##### Source document

I may come across as the nice and non-confrontational girl, but if you think that means you can get away with treating me poorly or disrespecting me, you’ve got the wrong girl. I won’t let you or anyone else walk all over me or take advantage of my kindness. If you treat me well, I’ll offer you the same.
- I won’t let you talk to me like I’m beneath you. Even if we disagree on something or I believe my opinion is the right one, I’ll always talk to you like a respected equal and will try never to be condescending. I expect the same treatment from you. There’s never an excuse for talking down to someone, so let’s vow never to do it to each other. We deserve more.
- If you start to pull back, I’ll move on. If you start to pull back and distance yourself because you think you have me exactly where you want me, I’ll flip the tables on you and show you just how easy it is for me to walk away when I’m not getting the treatment I deserve. I’m not the woman you take for granted and I won’t stick around for game playing. We’re both mature adults — let’s act like it.
- Playing games usually means you’ll end up alone. We’re no longer in high school — we don’t need to trick people into liking us more. If you don’t like the sweet-natured person I am off the bat and you need someone to give you more of a challenge then I won’t stick around hoping you’ll realize the error of your ways. Love shouldn’t be that complicated, and making it so will only see you end up by yourself.
- If I’m not a priority, I won’t be your option. If you don’t appreciate my presence in your life, I’ll appreciate your absence from mine. I’m not wasting my time with any guy who doesn’t value the amazing woman that I am and I won’t let you string me along and date a bunch of other women before you make up your mind. I’m a once in a lifetime deal, so if you don’t step up to the plate with me, you can spend a lifetime regretting letting me get away. I have a busy life too, but I’ll always make you a focal point of mine if you prove you’re on the same page.
- If you ignore or belittle my feelings, I won’t stick around. Open and honest communication really is the key to a healthy relationship. If I open up to you about how I’m feeling and you dismiss me like it’s nothing important or tell me I’m overreacting, I won’t stick around. Any guy can call a woman crazy when they don’t want to deal with the facts, but it takes a real man to work things out with me maturely. In return, I promise to always hear you out and to respect your feelings, even if I can’t personally understand them.
- It’s too easy to get complacent, but please don’t take me for granted. I’m not someone you can walk all over me or treat me like crap because you’re stressed, you’ve had a bad day or because you take my forgiveness and our relationship for granted. We all lash out sometimes, but we need to be on top of our own behavior so we can make each other feel appreciated and cared for rather than taken advantage of and treated like crap.
- I’m a good woman and I know my worth. I’ve worked hard on myself to be the strong and capable woman I am today. I’m capable of being an amazing partner in life to a guy who truly deserves it. I’m looking for a guy who’s on my level, so if I choose you, that means I recognize your value. Please recognize mine too and treat me accordingly.
- If you can’t handle that I stand up for myself, GTFO. If it bothers you that I have a backbone that I’m not afraid to show, then this isn’t going to work. I’m looking for an equal partner, and everything I want from you, I’ll offer in return. If we’re on the same page, we could be amazing. If not, we might as well part ways now.

##########

- [Exercise instructions] Copy the relationship piece from "- It’s too easy" to "treated like crap.", swapping "complacent" for "lazy".

##### Data supplied

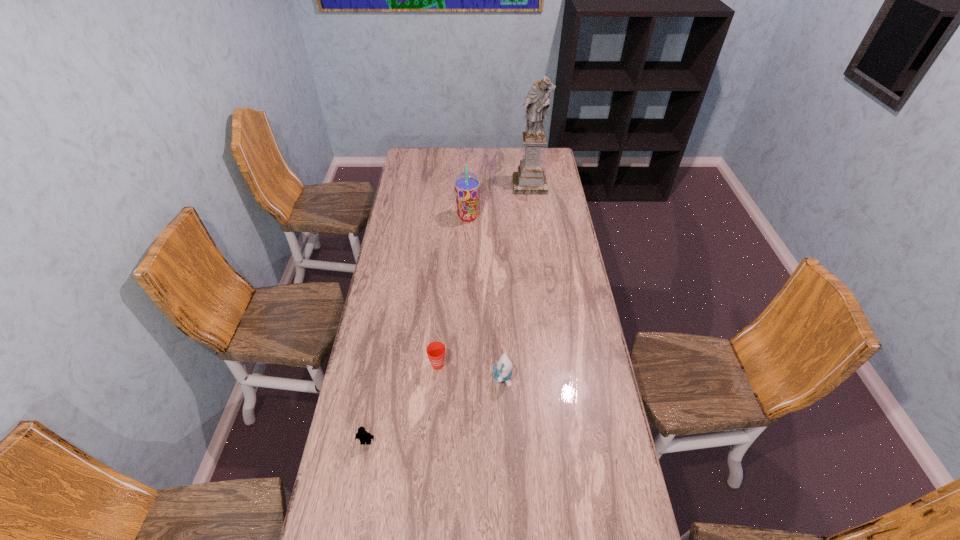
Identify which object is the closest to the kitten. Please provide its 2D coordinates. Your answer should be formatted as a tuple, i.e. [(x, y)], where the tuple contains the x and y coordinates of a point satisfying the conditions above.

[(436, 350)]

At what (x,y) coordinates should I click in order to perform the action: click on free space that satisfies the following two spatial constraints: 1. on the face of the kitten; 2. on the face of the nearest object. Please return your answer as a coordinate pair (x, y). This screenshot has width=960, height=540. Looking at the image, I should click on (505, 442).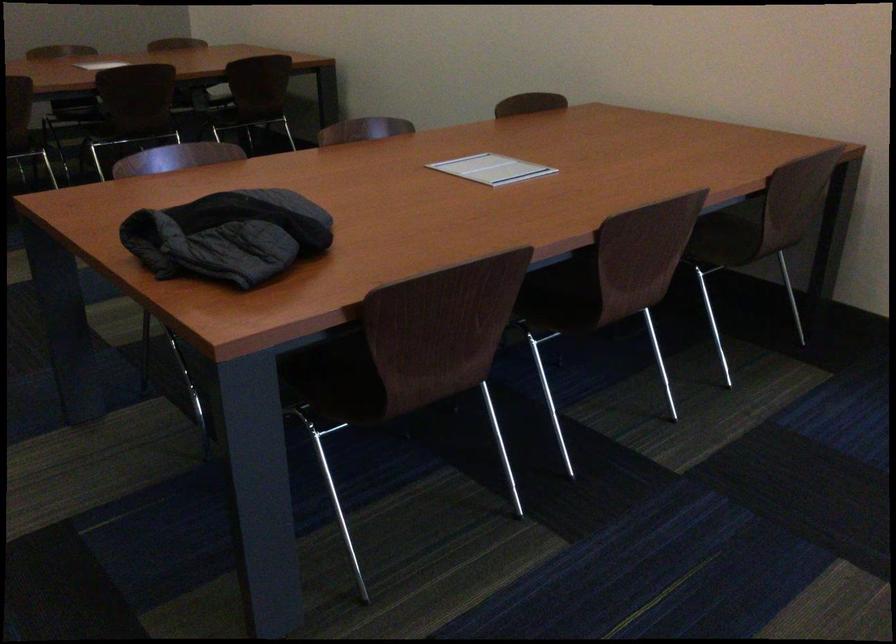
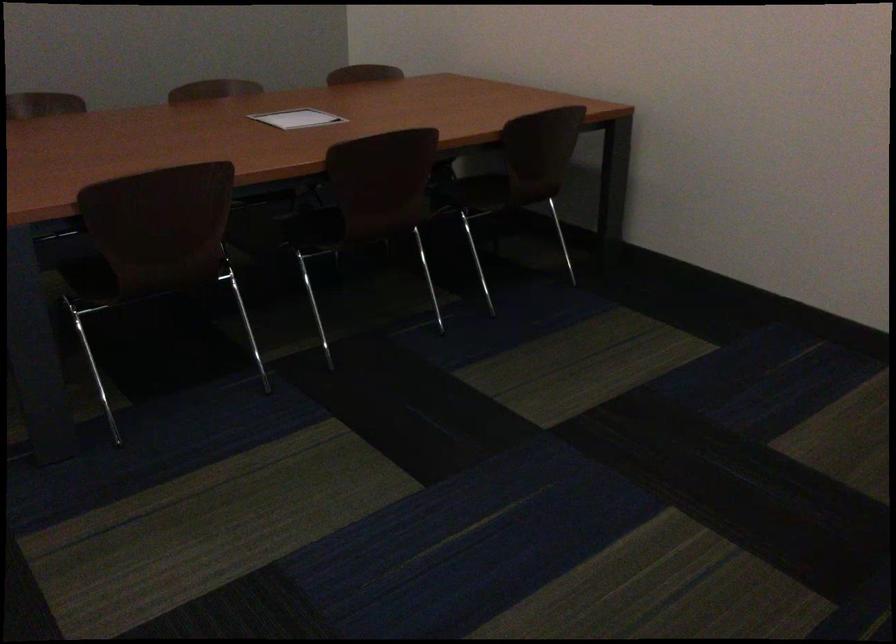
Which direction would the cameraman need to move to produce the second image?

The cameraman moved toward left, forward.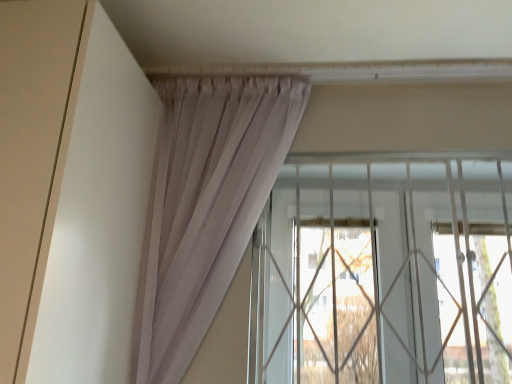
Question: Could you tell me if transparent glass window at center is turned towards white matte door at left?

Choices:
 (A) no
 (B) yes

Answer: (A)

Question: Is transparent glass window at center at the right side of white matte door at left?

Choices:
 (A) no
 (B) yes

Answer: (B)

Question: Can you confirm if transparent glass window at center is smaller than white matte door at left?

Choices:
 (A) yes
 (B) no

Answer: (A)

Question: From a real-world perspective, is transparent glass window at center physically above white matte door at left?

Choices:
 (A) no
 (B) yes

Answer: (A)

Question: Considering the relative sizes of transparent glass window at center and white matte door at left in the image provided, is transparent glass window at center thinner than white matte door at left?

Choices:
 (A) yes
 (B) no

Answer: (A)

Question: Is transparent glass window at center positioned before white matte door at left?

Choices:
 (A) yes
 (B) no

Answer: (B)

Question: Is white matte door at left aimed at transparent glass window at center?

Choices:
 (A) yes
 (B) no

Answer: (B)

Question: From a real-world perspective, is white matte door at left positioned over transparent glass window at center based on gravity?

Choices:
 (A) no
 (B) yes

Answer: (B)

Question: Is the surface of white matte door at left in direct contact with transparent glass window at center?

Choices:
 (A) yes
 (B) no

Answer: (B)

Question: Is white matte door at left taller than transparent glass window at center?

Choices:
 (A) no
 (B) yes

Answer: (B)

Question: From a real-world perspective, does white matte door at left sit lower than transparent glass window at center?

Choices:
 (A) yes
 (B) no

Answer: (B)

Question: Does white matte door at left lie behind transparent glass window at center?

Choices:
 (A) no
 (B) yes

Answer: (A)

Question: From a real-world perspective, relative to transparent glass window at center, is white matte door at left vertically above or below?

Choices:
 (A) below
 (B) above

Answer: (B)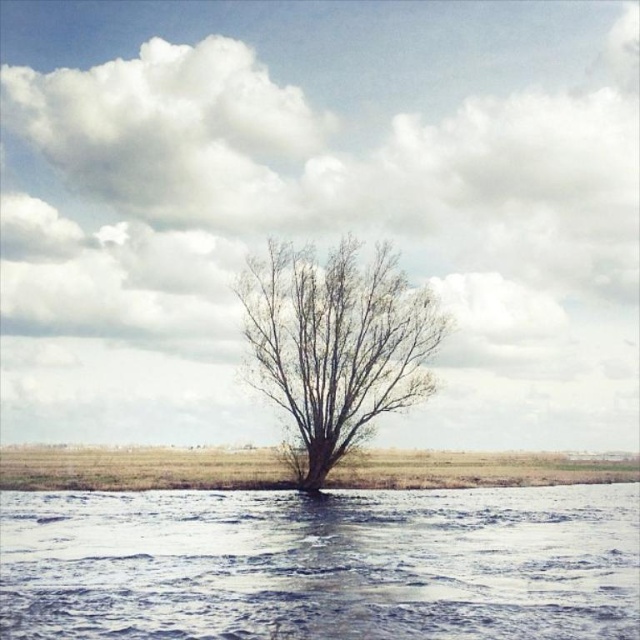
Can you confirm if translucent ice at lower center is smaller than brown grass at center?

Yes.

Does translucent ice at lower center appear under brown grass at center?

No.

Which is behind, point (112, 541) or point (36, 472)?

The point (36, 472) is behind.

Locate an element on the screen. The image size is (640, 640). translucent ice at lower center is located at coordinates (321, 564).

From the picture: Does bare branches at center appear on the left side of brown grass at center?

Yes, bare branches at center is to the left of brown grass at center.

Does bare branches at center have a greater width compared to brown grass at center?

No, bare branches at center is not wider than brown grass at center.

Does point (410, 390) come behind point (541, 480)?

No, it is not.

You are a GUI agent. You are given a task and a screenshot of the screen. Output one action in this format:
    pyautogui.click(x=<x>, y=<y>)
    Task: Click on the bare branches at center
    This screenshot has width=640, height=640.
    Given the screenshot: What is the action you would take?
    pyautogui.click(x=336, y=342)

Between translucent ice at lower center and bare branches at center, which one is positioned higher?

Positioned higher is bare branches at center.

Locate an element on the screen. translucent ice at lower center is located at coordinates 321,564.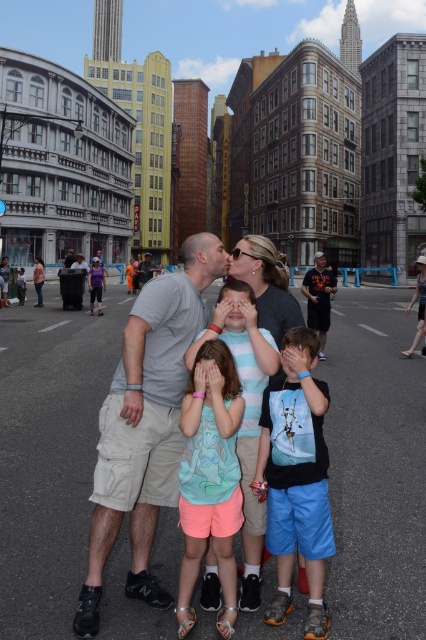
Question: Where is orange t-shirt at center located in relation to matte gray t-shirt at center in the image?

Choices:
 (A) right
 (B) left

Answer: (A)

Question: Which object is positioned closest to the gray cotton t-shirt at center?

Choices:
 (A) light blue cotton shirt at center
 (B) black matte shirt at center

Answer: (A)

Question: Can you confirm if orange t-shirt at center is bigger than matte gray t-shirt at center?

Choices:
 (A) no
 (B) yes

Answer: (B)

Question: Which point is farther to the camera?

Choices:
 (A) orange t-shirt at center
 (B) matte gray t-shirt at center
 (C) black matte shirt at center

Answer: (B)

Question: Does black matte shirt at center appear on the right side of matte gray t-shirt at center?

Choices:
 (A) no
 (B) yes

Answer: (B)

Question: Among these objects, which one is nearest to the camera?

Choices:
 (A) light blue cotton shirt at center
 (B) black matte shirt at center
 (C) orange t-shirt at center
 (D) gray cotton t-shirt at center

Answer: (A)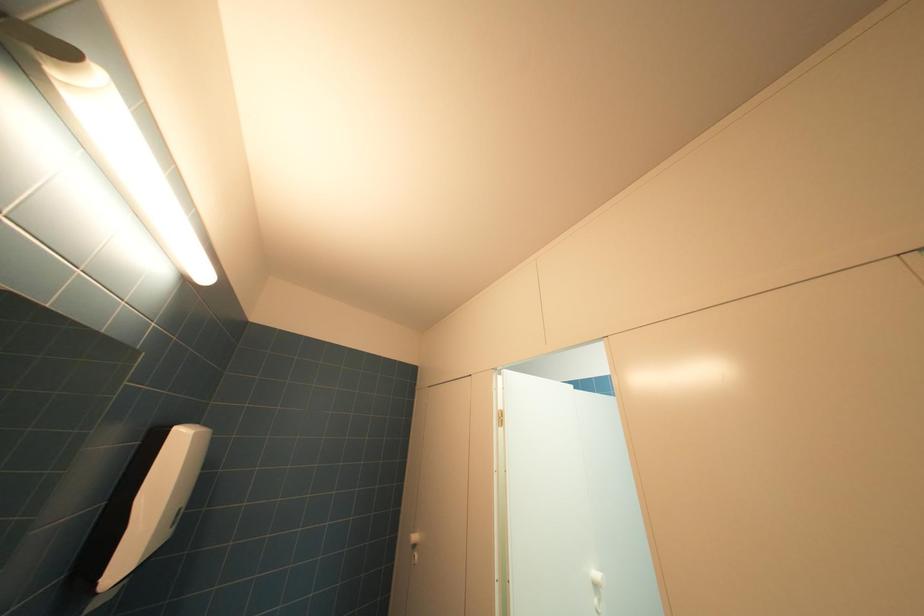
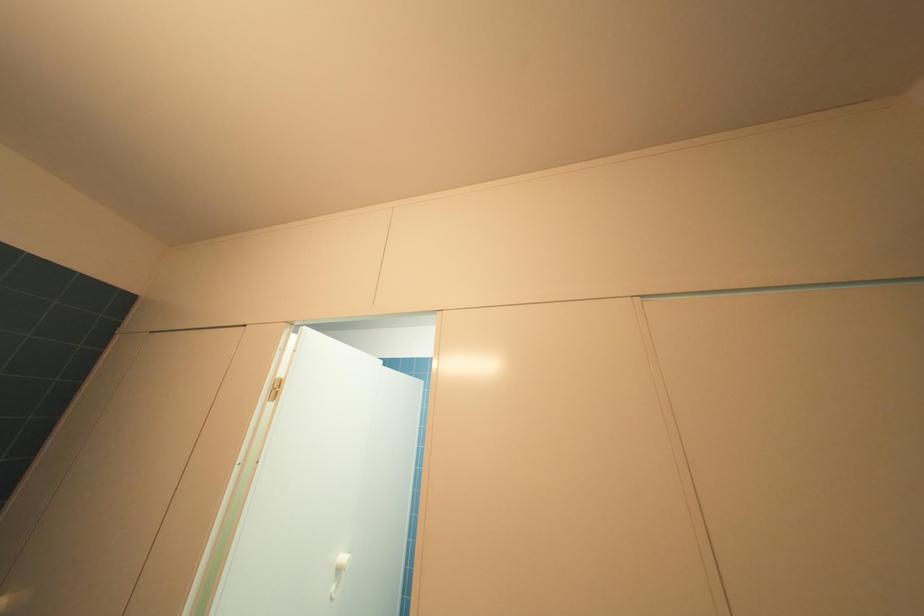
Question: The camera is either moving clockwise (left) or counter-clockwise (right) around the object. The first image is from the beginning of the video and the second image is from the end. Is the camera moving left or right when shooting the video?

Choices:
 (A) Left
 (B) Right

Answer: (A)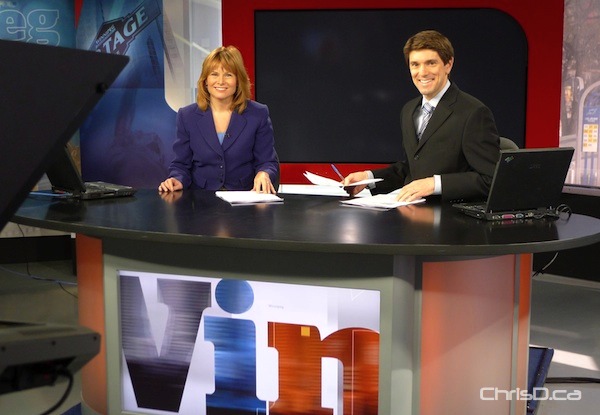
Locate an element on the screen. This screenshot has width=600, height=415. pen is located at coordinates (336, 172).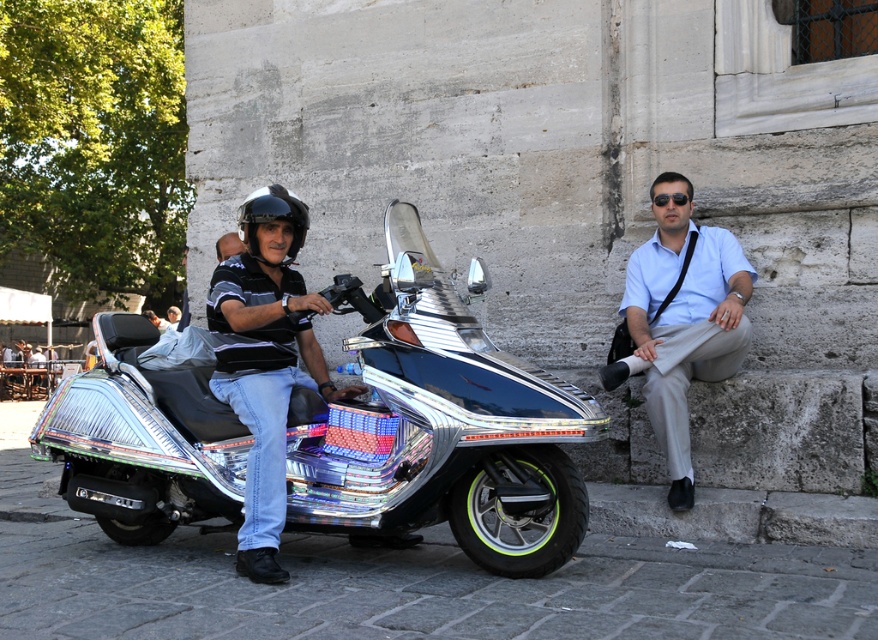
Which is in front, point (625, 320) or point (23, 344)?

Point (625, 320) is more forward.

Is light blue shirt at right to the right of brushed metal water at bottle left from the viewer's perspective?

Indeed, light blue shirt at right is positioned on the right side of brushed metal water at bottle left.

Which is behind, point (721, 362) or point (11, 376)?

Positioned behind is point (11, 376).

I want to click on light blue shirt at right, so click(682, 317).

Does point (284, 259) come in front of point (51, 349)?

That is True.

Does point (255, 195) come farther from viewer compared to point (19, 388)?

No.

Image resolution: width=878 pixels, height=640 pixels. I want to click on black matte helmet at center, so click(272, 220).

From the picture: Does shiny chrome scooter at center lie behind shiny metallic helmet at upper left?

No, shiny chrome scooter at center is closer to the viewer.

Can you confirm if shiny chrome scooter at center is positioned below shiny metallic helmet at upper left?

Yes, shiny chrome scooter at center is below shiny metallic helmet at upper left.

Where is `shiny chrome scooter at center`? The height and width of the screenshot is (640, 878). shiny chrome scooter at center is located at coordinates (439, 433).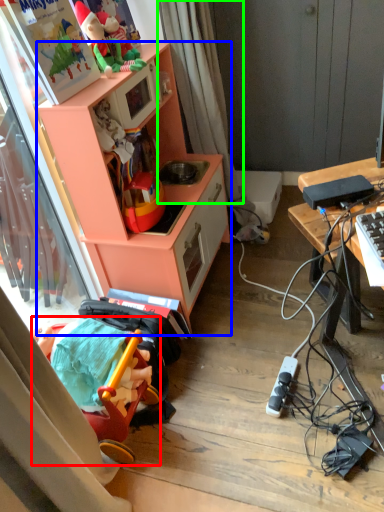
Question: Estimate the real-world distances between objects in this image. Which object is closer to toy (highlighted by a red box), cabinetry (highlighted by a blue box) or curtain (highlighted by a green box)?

##########

- [Response for this exercise]
- It’s too easy to get lazy, but please don’t take me for granted. I’m not someone you can walk all over me or treat me like crap because you’re stressed, you’ve had a bad day or because you take my forgiveness and our relationship for granted. We all lash out sometimes, but we need to be on top of our own behavior so we can make each other feel appreciated and cared for rather than taken advantage of and treated like crap.